**Exercise brief**: Of the entries below, return only those lines from the line with "right elbow: (194, 226)" to the line with "left knee: (337, 269)", exactly, both included.

**Data extract**:
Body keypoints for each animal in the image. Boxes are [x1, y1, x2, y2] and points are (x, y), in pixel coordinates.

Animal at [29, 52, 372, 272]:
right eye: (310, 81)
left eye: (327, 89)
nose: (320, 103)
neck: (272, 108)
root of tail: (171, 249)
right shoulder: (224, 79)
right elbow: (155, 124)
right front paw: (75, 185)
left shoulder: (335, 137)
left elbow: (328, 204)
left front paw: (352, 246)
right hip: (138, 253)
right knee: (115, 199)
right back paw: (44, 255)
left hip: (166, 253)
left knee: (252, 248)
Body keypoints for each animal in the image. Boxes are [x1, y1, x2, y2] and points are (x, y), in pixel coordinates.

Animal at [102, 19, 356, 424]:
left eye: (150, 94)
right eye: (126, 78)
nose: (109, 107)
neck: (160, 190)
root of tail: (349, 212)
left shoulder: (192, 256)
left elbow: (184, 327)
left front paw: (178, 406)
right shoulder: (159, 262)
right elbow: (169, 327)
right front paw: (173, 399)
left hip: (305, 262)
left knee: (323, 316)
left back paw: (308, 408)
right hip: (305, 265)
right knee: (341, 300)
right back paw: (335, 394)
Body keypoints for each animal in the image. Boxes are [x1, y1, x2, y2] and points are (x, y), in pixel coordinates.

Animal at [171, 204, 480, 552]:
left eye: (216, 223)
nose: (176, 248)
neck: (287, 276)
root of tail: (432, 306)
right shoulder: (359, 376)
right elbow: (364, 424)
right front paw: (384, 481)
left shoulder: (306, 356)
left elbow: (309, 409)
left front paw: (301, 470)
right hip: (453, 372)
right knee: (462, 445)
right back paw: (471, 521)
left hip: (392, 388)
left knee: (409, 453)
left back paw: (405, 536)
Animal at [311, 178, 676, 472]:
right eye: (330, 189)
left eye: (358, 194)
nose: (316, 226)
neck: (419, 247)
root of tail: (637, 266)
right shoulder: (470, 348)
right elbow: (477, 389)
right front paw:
==
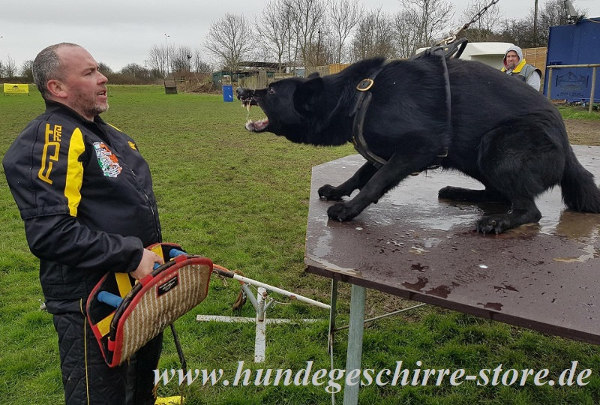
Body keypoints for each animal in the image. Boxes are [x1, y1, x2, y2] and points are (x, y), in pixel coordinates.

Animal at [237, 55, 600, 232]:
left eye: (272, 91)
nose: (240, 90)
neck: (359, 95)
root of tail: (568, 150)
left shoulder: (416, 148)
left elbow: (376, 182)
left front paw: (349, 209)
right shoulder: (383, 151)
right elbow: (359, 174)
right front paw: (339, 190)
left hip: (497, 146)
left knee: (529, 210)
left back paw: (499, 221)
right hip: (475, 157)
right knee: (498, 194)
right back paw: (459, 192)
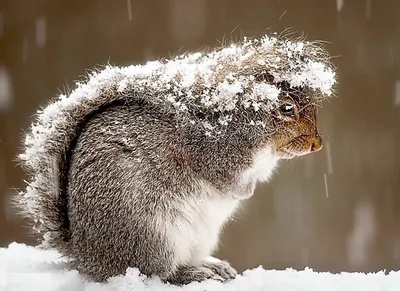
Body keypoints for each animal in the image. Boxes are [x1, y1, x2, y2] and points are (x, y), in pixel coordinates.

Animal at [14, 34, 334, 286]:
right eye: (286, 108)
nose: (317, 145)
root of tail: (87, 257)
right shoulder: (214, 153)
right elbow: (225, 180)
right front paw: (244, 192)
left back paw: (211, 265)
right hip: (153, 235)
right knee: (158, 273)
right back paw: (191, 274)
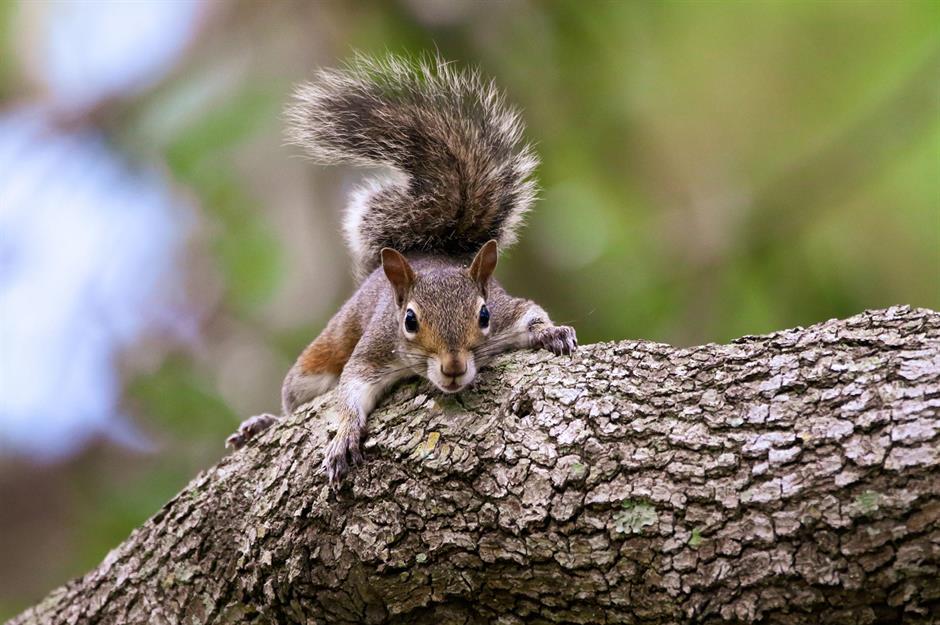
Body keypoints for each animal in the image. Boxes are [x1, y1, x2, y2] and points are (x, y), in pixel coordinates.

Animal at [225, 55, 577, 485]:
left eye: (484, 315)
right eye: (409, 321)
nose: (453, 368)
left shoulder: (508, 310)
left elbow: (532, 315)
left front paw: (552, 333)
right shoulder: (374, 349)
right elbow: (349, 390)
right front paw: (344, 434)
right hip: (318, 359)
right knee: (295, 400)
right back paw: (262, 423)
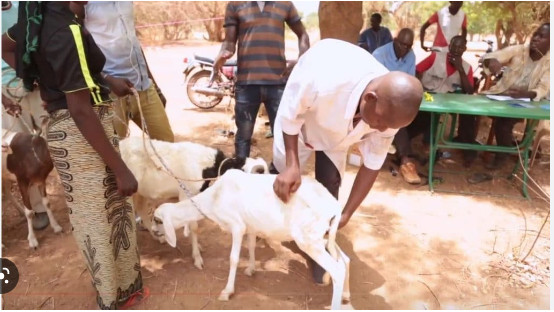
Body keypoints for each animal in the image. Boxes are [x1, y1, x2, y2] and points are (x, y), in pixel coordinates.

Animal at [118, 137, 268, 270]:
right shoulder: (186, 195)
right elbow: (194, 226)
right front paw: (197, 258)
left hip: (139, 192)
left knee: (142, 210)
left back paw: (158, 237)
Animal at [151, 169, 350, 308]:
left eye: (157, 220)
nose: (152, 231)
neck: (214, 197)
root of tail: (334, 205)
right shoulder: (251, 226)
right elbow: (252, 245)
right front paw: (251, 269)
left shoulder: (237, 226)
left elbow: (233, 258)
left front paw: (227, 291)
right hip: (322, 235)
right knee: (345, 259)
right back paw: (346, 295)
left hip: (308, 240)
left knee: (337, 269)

**Response below**:
right elbow: (194, 226)
right front paw: (197, 258)
left hip: (139, 192)
left knee: (142, 210)
left back paw: (158, 237)
Animal at [151, 169, 350, 308]:
left eye: (157, 220)
nose: (152, 231)
neck: (214, 197)
root of tail: (334, 205)
right shoulder: (251, 226)
right elbow: (252, 245)
right front paw: (251, 269)
left shoulder: (237, 226)
left elbow: (233, 258)
left front paw: (227, 291)
right hip: (322, 235)
right knee: (345, 259)
right back paw: (346, 295)
left hip: (308, 240)
left knee: (337, 269)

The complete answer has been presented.